Thursday, April 8, 2010

Twin Paradox

The standard twin paradox is a result of Einstein's special theory of relativity. It goes like this: You have twins. You stick one twin in a spaceship and fly him to a distant star at some significant fraction of the speed of light. The other twin stays at home, keeps his parents up at night (some of the time), grows to adulthood, etc. In the reference frame of the spaceship, time passes slowly compared to the reference frame of the Earth. The trip takes a only few years for the spacefaring twin, but he returns home as a vigorous young man to find his decrepit brother on the front porch in a rocker with a grey beard down to his knees, whittling. Or something like that.

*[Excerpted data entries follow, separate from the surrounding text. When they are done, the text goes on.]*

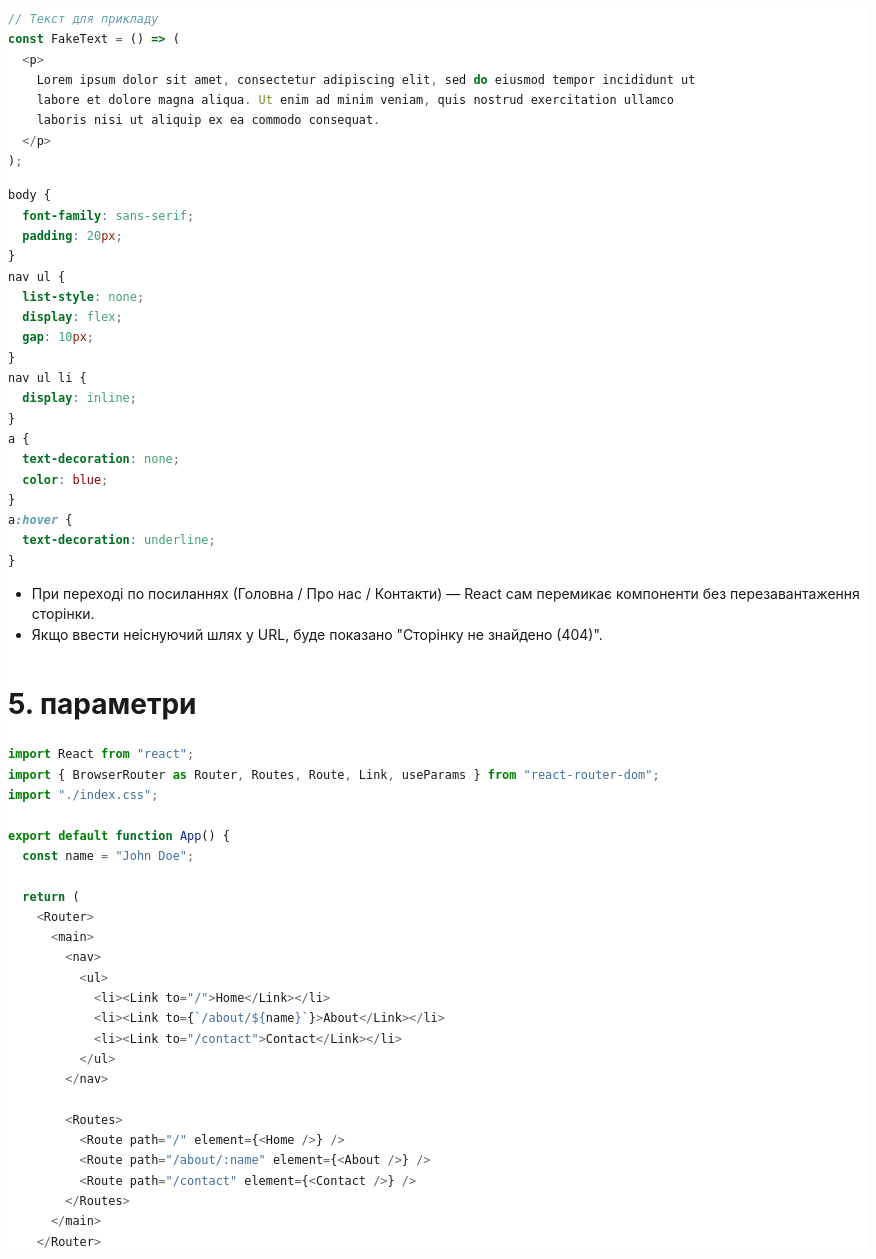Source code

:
 ```js
// Текст для прикладу
const FakeText = () => (
  <p>
    Lorem ipsum dolor sit amet, consectetur adipiscing elit, sed do eiusmod tempor incididunt ut
    labore et dolore magna aliqua. Ut enim ad minim veniam, quis nostrud exercitation ullamco
    laboris nisi ut aliquip ex ea commodo consequat.
  </p>
);
```

```css
body {
  font-family: sans-serif;
  padding: 20px;
}
nav ul {
  list-style: none;
  display: flex;
  gap: 10px;
}
nav ul li {
  display: inline;
}
a {
  text-decoration: none;
  color: blue;
}
a:hover {
  text-decoration: underline;
}
```
- При переході по посиланнях (Головна / Про нас / Контакти) — React сам перемикає компоненти без перезавантаження сторінки.
- Якщо ввести неіснуючий шлях у URL, буде показано "Сторінку не знайдено (404)".

# 5. параметри

```js
import React from "react";
import { BrowserRouter as Router, Routes, Route, Link, useParams } from "react-router-dom";
import "./index.css";

export default function App() {
  const name = "John Doe";

  return (
    <Router>
      <main>
        <nav>
          <ul>
            <li><Link to="/">Home</Link></li>
            <li><Link to={`/about/${name}`}>About</Link></li>
            <li><Link to="/contact">Contact</Link></li>
          </ul>
        </nav>

        <Routes>
          <Route path="/" element={<Home />} />
          <Route path="/about/:name" element={<About />} />
          <Route path="/contact" element={<Contact />} />
        </Routes>
      </main>
    </Router>
```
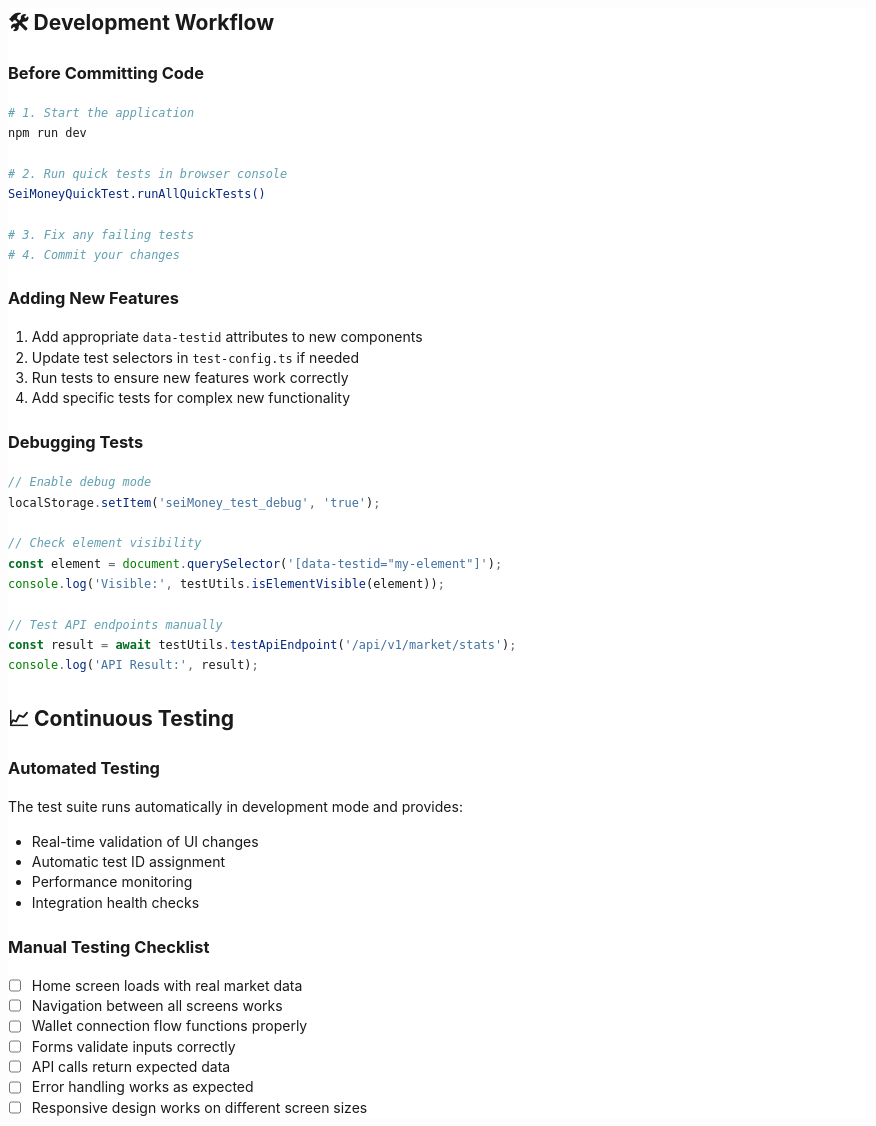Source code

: ## 🛠️ Development Workflow

### Before Committing Code
```bash
# 1. Start the application
npm run dev

# 2. Run quick tests in browser console
SeiMoneyQuickTest.runAllQuickTests()

# 3. Fix any failing tests
# 4. Commit your changes
```

### Adding New Features
1. Add appropriate `data-testid` attributes to new components
2. Update test selectors in `test-config.ts` if needed
3. Run tests to ensure new features work correctly
4. Add specific tests for complex new functionality

### Debugging Tests
```javascript
// Enable debug mode
localStorage.setItem('seiMoney_test_debug', 'true');

// Check element visibility
const element = document.querySelector('[data-testid="my-element"]');
console.log('Visible:', testUtils.isElementVisible(element));

// Test API endpoints manually
const result = await testUtils.testApiEndpoint('/api/v1/market/stats');
console.log('API Result:', result);
```

## 📈 Continuous Testing

### Automated Testing
The test suite runs automatically in development mode and provides:
- Real-time validation of UI changes
- Automatic test ID assignment
- Performance monitoring
- Integration health checks

### Manual Testing Checklist
- [ ] Home screen loads with real market data
- [ ] Navigation between all screens works
- [ ] Wallet connection flow functions properly
- [ ] Forms validate inputs correctly
- [ ] API calls return expected data
- [ ] Error handling works as expected
- [ ] Responsive design works on different screen sizes

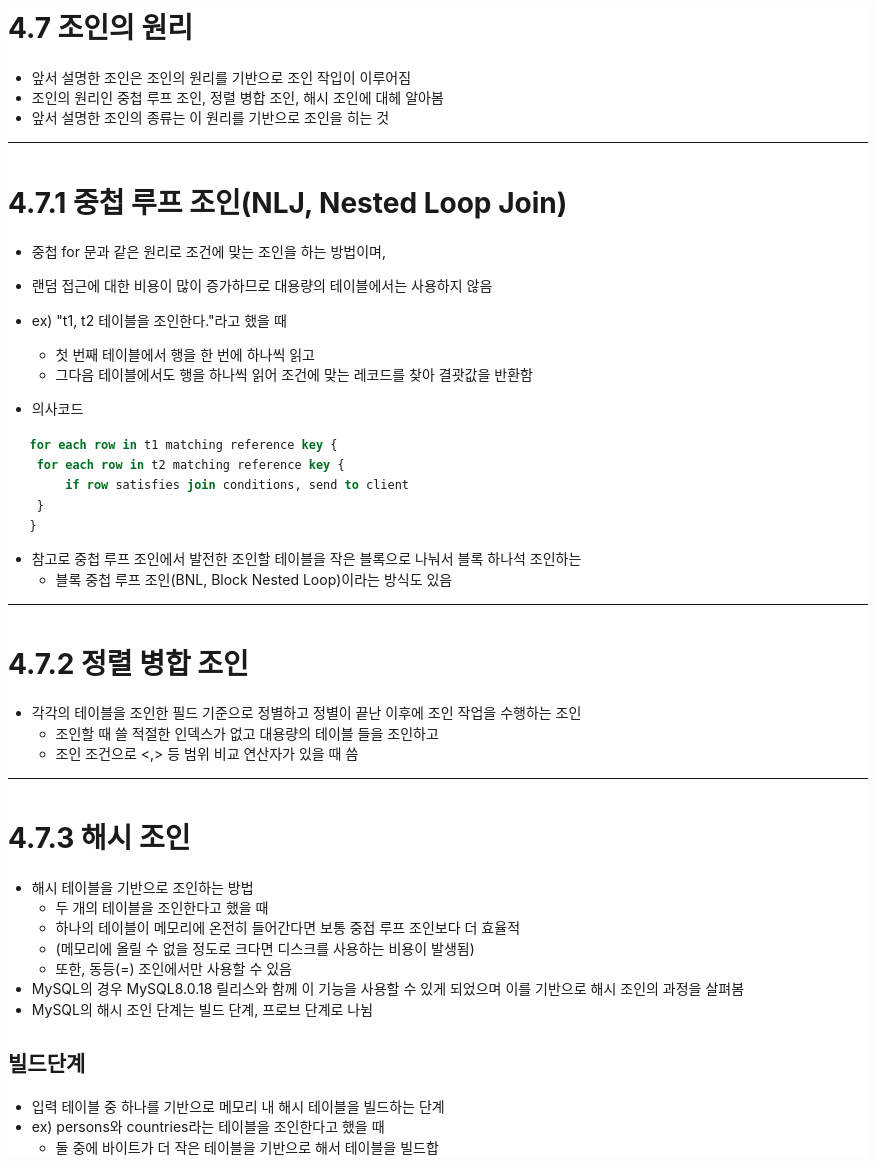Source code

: # 4.7 조인의 원리
- 앞서 설명한 조인은 조인의 원리를 기반으로 조인 작입이 이루어짐
- 조인의 원리인 중첩 루프 조인, 정렬 병합 조인, 해시 조인에 대헤 알아봄
- 앞서 설명한 조인의 종류는 이 원리를 기반으로 조인을 히는 것

---

# 4.7.1 중첩 루프 조인(NLJ, Nested Loop Join)
- 중첩 for 문과 같은 원리로 조건에 맞는 조인을 하는 방법이며,
- 랜덤 접근에 대한 비용이 많이 증가하므로 대용량의 테이블에서는 사용하지 않음
- ex) "t1, t2 테이블을 조인한다."라고 했을 때
    - 첫 번째 테이블에서 행을 한 번에 하나씩 읽고
    - 그다음 테이블에서도 행을 하나씩 읽어 조건에 맞는 레코드를 찾아 결괏값을 반환함

- 의사코드
```SQL
   for each row in t1 matching reference key {
    for each row in t2 matching reference key {
        if row satisfies join conditions, send to client
    }
   }
```  
- 참고로 중첩 루프 조인에서 발전한 조인할 테이블을 작은 블록으로 나눠서 블록 하나석 조인하는
    - 블록 중첩 루프 조인(BNL, Block Nested Loop)이라는 방식도 있음

---

# 4.7.2 정렬 병합 조인
- 각각의 테이블을 조인한 필드 기준으로 정별하고 정별이 끝난 이후에 조인 작업을 수행하는 조인
    - 조인할 때 쓸 적절한 인덱스가 없고 대용량의 테이블 들을 조인하고
    - 조인 조건으로 <,> 등 범위 비교 연산자가 있을 때 씀

---

# 4.7.3 해시 조인
- 해시 테이블을 기반으로 조인하는 방법
    - 두 개의 테이블을 조인한다고 했을 때
    - 하나의 테이블이 메모리에 온전히 들어간다면 보통 중접 루프 조인보다 더 효율적
    - (메모리에 올릴 수 없을 정도로 크다면 디스크를 사용하는 비용이 발생됨)
    - 또한, 동등(=) 조인에서만 사용할 수 있음
- MySQL의 경우 MySQL8.0.18 릴리스와 함께 이 기능을 사용할 수 있게 되었으며 이를 기반으로 해시 조인의 과정을 살펴봄
- MySQL의 해시 조인 단계는 빌드 단계, 프로브 단계로 나뉨

## 빌드단계
- 입력 테이블 중 하나를 기반으로 메모리 내 해시 테이블을 빌드하는 단계
- ex) persons와 countries라는 테이블을 조인한다고 했을 때
    - 둘 중에 바이트가 더 작은 테이블을 기반으로 해서 테이블을 빌드합
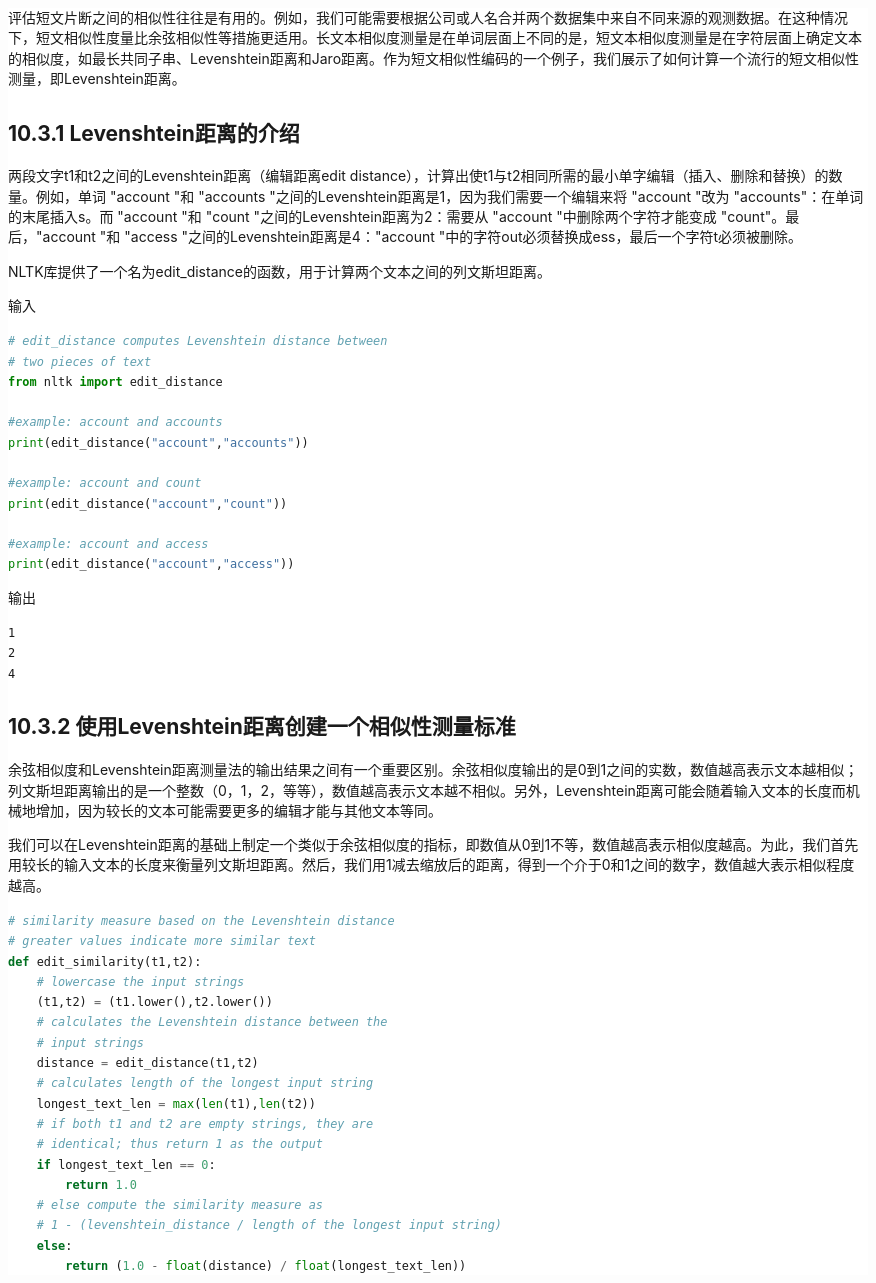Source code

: 评估短文片断之间的相似性往往是有用的。例如，我们可能需要根据公司或人名合并两个数据集中来自不同来源的观测数据。在这种情况下，短文相似性度量比余弦相似性等措施更适用。长文本相似度测量是在单词层面上不同的是，短文本相似度测量是在字符层面上确定文本的相似度，如最长共同子串、Levenshtein距离和Jaro距离。作为短文相似性编码的一个例子，我们展示了如何计算一个流行的短文相似性测量，即Levenshtein距离。

## 10.3.1 Levenshtein距离的介绍

两段文字t1和t2之间的Levenshtein距离（编辑距离edit distance），计算出使t1与t2相同所需的最小单字编辑（插入、删除和替换）的数量。例如，单词 "account "和 "accounts "之间的Levenshtein距离是1，因为我们需要一个编辑来将 "account "改为 "accounts"：在单词的末尾插入s。而 "account "和 "count "之间的Levenshtein距离为2：需要从 "account "中删除两个字符才能变成 "count"。最后，"account "和 "access "之间的Levenshtein距离是4："account "中的字符out必须替换成ess，最后一个字符t必须被删除。

NLTK库提供了一个名为edit_distance的函数，用于计算两个文本之间的列文斯坦距离。

输入

```python
# edit_distance computes Levenshtein distance between 
# two pieces of text
from nltk import edit_distance

#example: account and accounts
print(edit_distance("account","accounts"))

#example: account and count
print(edit_distance("account","count"))

#example: account and access
print(edit_distance("account","access"))
```

输出

```
1
2
4
```

## 10.3.2 使用Levenshtein距离创建一个相似性测量标准

余弦相似度和Levenshtein距离测量法的输出结果之间有一个重要区别。余弦相似度输出的是0到1之间的实数，数值越高表示文本越相似；列文斯坦距离输出的是一个整数（0，1，2，等等），数值越高表示文本越不相似。另外，Levenshtein距离可能会随着输入文本的长度而机械地增加，因为较长的文本可能需要更多的编辑才能与其他文本等同。

我们可以在Levenshtein距离的基础上制定一个类似于余弦相似度的指标，即数值从0到1不等，数值越高表示相似度越高。为此，我们首先用较长的输入文本的长度来衡量列文斯坦距离。然后，我们用1减去缩放后的距离，得到一个介于0和1之间的数字，数值越大表示相似程度越高。

```python
# similarity measure based on the Levenshtein distance
# greater values indicate more similar text
def edit_similarity(t1,t2):
    # lowercase the input strings
    (t1,t2) = (t1.lower(),t2.lower())
    # calculates the Levenshtein distance between the 
    # input strings
    distance = edit_distance(t1,t2)
    # calculates length of the longest input string
    longest_text_len = max(len(t1),len(t2))
    # if both t1 and t2 are empty strings, they are 
    # identical; thus return 1 as the output
    if longest_text_len == 0:
        return 1.0
    # else compute the similarity measure as 
    # 1 - (levenshtein_distance / length of the longest input string)
    else:
        return (1.0 - float(distance) / float(longest_text_len))
```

This is not the twin paradox Dane and I are currently experiencing. NASA finally gave me an email address, but they're not letting me blast babies into space yet. (Yet!)

The twin paradox at our house goes like this: Again, you take twins. Let's call them A and B. You send twin A to the hospital with his father, and twin B stays at home with his mother. The mother, foolish woman, lets twin B sleep in her bed and nurses him any time he looks like him might think about making a peep during the night. She simultaneously fails to notice that he is getting hungry a lot, and therefore does not introduce solid foods as soon as she should. By the time twin A returns home, twin B (who previously slept 10 hours at night) likes to wake up every three hours to eat. Time passes with both babies at home. Twin A sleeps well; twin B wakes up and eats a lot. The babies remain rosy-cheeked infants; the parents age copiously. Now, here comes the paradox. On the night (the very night!) that twin B finally returns to sleeping through the night, his brother decides to cut two teeth and keep the parents up ALL NIGHT LONG.

I hope these kids like Tang.

1 comment:

James said...

I like Tang™. Too bad we canceled the Constellation program.